*** Opening of Excerpt to read ***

I got a call last night from a soon to be graduate student who is about to return to college to get his MBA after working in the real world for the last five years.
Apparently he had been up in his family's attic, no doubt looking for water balloons to take to campus, and he found something. It must have been important because he actually interrupted his search to call and tell me what he found.
"Hey, I found those signs you made."
"The ones you made for my birthday."
"What birthday?" Oh wait.
Back when he was a newbie freshman in college I flew to New Jersey and drove down to his college in Baltimore with his family. We were going to watch him sit on the bench for a football game and then go out to celebrate his birthday. Before we got there he had been complaining about not knowing anyone in his dorm, so I made a huge batch of 8.5 x 11 posters that said October 28th was his birthday. Nothing like a telling people there's a birthday in the dorm to help break the ice. I still wish I'd brought some of those silly pointy birthday hats to hand out. Maybe a few noisemakers too.
When we got down to Baltimore, I put up the posters all over his dorm. I mean everywhere. Taped to the sidewalks out front. Hanging in the women's bathroom. In the elevators. I think I also did things like announce it was his birthday to anybody, especially cute girls [all two of them] that we passed on campus. Luckily he's a goodlooking kid and girls were smiling back in sympathy because he had such lame relatives. And I'm only an honorary aunt.

*** Close of Excerpt to read ***

List each specific spot where the birthday story says the posters were put up.

*** Opening of The data ***

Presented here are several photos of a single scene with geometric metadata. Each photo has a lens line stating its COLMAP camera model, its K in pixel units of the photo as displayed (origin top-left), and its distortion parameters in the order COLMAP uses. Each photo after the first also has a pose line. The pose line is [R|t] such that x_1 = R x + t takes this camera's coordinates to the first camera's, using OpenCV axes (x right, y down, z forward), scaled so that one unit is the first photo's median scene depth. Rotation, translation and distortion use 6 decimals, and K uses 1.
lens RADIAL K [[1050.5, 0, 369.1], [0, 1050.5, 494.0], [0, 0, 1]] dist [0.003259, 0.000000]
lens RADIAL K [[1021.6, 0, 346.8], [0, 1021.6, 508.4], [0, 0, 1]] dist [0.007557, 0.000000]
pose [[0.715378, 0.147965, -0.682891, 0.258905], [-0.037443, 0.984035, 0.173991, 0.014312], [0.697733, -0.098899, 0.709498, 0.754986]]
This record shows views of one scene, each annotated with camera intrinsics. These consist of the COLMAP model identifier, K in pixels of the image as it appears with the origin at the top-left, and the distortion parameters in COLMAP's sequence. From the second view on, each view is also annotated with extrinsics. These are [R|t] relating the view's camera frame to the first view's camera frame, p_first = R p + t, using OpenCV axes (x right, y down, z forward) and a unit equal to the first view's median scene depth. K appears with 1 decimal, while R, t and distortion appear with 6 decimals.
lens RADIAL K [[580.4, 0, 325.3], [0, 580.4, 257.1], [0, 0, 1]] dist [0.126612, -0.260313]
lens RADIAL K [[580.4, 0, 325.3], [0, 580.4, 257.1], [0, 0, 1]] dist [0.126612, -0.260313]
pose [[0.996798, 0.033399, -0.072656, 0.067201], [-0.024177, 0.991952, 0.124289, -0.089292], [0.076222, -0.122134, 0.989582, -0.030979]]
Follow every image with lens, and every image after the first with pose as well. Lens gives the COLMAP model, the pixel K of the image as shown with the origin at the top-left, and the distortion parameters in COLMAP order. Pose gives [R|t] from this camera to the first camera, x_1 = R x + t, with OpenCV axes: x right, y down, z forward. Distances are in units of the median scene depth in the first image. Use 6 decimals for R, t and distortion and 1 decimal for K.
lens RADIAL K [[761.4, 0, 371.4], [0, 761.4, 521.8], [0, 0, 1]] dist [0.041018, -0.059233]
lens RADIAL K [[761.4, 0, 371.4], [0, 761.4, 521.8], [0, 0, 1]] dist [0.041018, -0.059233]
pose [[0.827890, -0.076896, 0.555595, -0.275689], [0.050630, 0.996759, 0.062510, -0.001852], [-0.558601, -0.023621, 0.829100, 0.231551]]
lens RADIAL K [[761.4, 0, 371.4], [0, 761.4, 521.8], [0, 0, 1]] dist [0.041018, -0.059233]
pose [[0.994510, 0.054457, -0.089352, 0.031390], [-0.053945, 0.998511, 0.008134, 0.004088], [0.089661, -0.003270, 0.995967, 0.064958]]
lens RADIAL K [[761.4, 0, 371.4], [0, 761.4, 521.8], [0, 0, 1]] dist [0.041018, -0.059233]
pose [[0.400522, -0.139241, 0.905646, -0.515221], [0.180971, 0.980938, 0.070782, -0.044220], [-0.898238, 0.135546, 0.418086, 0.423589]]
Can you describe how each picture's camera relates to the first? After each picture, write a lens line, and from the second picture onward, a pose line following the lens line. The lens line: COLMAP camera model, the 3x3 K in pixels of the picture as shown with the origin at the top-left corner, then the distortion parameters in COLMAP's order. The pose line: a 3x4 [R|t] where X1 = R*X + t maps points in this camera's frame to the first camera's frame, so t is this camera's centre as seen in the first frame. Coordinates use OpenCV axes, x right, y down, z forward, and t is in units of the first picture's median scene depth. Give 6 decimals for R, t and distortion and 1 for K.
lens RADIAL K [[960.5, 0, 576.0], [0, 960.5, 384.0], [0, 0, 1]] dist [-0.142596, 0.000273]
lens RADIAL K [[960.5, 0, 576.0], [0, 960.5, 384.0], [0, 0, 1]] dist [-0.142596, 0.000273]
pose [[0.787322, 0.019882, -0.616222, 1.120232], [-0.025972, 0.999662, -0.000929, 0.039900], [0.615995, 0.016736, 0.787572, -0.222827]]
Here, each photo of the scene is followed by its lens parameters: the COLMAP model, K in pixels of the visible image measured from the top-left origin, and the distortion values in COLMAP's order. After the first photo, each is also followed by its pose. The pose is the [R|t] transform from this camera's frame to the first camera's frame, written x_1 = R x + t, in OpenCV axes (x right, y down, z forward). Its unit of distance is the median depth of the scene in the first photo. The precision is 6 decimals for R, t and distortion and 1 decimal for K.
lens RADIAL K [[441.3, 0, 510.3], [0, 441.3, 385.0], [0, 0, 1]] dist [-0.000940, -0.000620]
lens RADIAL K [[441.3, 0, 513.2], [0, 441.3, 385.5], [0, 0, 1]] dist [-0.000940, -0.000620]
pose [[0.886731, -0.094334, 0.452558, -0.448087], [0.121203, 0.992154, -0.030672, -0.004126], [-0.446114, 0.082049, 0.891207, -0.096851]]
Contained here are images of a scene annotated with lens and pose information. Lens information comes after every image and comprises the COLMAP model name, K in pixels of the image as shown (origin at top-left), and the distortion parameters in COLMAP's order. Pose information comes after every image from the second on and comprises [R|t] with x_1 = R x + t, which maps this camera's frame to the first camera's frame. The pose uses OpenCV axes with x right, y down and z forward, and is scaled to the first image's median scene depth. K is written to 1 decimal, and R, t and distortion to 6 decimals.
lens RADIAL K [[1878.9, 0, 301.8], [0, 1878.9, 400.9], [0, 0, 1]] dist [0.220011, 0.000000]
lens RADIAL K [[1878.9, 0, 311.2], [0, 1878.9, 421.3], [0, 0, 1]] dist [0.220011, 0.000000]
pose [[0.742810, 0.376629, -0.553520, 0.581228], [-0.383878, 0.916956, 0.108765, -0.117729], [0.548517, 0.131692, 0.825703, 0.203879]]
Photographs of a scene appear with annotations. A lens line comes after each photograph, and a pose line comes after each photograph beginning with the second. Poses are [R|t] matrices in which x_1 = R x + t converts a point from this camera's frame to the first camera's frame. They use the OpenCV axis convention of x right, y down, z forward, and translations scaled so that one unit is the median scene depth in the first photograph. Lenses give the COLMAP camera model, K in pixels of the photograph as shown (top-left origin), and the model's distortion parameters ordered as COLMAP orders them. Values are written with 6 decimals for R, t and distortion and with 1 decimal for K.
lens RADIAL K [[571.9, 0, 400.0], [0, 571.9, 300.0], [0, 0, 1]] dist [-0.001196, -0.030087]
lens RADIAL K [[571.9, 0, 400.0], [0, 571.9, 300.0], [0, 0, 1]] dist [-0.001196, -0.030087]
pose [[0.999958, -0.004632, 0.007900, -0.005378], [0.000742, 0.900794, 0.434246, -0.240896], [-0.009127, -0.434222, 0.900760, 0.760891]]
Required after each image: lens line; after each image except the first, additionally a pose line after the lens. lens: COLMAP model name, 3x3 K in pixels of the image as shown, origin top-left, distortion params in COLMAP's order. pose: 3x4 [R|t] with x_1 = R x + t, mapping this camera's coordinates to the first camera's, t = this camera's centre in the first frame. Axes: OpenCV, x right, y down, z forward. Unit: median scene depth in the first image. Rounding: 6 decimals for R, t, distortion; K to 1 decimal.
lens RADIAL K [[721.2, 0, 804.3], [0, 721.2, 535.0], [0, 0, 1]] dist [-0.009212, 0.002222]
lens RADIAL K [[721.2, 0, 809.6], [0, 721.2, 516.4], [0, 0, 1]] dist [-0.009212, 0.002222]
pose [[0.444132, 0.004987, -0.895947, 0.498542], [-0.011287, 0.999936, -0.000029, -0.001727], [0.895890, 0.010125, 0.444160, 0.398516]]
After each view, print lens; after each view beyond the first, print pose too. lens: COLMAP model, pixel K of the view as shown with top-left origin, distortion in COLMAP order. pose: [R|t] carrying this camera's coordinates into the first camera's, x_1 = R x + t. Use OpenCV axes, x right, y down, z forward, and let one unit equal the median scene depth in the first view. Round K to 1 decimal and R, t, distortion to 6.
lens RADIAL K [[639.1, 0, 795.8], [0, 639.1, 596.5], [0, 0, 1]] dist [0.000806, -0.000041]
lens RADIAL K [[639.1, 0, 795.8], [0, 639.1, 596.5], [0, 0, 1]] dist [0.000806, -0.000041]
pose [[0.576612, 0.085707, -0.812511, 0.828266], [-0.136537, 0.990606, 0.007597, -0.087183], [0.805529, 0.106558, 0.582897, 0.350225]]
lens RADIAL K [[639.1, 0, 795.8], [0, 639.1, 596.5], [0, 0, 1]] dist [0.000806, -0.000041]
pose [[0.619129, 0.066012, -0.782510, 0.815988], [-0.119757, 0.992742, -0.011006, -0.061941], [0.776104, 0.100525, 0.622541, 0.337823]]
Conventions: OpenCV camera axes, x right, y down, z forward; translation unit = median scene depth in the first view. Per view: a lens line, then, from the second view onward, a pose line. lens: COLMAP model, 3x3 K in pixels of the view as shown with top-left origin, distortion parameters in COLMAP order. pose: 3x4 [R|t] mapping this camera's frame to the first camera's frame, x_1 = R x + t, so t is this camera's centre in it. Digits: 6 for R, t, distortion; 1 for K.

*** Close of The data ***

Response area:
- The sidewalks out front of the dorm (taped down)
- The women's bathroom
- The elevators